■ **Exercise**: Rewrite the NLP annotation text from "Lastly, I wanted" up to and including "is shown below.", replacing "POS tags" with "part-of-speech tags".

Lastly, I wanted to mention yet another approach to doing NLP tasks on Spark that we use internally. The approach is similar to the one SpaCy uses -- we have a set of annotators, each of which does a set of tasks. For example, our GeniaAnnotator uses models trained against the GENIA corpus, and outputs sentence, phrase and word boundaries, POS tags and lemmas. An example of annotations output by the annotator is shown below.
These annotations convert unstructured text data into structured annotations, and can be consumed by downstream applications in a language agnostic manner. The annotation building framework has too many hooks into internal systems to be effectively open-sourced, but we do plan on providing exemplar output from our annotators for OA-STM-Corpus, our hand-annotated mini-corpus of scientific open access articles. Our team has also open-sourced AnnotationQuery, a framework that allows you to compose interesting queries on these annotations, either locally or on Spark.

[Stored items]
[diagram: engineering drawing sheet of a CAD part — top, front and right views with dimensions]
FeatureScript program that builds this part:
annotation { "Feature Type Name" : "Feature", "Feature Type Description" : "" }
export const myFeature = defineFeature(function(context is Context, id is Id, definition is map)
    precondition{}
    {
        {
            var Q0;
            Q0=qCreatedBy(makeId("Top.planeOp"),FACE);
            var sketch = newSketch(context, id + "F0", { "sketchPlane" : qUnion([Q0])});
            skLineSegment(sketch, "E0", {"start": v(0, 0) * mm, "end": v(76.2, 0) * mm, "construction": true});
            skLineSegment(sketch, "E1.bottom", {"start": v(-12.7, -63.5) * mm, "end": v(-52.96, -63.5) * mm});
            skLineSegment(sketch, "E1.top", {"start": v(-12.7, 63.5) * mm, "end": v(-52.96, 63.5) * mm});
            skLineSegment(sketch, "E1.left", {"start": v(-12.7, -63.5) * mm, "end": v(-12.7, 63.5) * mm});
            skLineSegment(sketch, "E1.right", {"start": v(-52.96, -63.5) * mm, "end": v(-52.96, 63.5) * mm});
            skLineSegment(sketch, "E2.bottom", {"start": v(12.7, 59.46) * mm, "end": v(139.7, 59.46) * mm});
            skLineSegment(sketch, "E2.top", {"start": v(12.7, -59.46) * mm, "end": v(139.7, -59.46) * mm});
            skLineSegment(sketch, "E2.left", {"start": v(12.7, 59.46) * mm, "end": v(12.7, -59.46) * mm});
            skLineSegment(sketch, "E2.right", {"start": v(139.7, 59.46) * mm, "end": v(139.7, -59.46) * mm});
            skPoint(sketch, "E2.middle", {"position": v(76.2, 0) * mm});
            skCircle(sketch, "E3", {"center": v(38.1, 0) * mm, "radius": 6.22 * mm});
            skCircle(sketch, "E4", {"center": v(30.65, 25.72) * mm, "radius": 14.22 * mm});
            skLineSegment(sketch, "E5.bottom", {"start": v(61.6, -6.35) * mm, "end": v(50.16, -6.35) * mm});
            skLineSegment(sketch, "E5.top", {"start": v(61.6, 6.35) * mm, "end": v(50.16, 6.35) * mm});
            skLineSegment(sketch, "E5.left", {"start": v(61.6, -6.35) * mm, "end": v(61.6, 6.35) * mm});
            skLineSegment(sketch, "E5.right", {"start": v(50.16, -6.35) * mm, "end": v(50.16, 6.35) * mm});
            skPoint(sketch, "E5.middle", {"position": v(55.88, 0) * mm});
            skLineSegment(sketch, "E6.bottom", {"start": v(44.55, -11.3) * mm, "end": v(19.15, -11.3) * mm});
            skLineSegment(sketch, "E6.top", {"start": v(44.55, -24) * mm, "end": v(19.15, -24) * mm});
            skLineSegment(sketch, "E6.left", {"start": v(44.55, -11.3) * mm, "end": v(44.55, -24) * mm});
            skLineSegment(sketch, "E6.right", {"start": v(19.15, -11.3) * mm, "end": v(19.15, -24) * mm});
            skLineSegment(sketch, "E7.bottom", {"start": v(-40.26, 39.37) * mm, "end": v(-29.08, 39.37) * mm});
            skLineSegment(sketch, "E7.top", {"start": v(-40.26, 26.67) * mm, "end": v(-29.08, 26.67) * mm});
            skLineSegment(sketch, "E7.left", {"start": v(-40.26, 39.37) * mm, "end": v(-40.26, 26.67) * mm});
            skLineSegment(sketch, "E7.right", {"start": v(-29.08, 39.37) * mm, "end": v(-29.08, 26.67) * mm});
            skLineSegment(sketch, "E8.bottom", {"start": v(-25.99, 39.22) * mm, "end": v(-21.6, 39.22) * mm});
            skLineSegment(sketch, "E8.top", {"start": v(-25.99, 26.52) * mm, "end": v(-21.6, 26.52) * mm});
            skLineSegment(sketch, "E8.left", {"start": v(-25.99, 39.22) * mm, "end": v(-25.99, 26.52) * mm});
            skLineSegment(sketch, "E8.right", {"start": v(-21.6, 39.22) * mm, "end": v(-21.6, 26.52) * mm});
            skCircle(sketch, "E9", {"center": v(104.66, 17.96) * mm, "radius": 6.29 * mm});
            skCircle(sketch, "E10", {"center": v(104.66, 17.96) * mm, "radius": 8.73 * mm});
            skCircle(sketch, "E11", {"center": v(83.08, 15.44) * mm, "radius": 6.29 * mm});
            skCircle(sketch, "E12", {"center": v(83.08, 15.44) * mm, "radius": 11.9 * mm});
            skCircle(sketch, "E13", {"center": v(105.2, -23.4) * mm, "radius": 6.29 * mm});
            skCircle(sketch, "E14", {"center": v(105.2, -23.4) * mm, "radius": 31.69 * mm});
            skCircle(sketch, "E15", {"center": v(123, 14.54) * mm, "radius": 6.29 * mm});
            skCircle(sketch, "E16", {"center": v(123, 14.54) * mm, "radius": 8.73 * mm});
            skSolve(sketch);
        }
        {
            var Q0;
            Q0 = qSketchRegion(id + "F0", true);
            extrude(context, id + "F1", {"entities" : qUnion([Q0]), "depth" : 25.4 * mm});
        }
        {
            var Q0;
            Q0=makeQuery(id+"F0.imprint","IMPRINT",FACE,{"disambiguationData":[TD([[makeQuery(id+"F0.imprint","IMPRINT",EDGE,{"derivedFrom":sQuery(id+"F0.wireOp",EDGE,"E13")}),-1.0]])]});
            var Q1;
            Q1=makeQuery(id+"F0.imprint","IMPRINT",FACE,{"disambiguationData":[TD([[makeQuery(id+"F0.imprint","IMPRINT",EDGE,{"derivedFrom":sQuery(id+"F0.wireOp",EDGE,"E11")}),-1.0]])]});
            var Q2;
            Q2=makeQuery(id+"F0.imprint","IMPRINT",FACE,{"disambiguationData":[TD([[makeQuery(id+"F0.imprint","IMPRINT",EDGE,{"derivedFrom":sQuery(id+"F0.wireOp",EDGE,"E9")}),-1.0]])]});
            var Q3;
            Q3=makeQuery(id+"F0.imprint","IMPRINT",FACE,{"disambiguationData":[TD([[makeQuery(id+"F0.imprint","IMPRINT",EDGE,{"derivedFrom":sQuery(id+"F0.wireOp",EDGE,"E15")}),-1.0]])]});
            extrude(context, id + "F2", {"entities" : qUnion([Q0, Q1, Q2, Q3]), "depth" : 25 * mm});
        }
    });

■ **Exercise output**:
Lastly, I wanted to mention yet another approach to doing NLP tasks on Spark that we use internally. The approach is similar to the one SpaCy uses -- we have a set of annotators, each of which does a set of tasks. For example, our GeniaAnnotator uses models trained against the GENIA corpus, and outputs sentence, phrase and word boundaries, part-of-speech tags and lemmas. An example of annotations output by the annotator is shown below.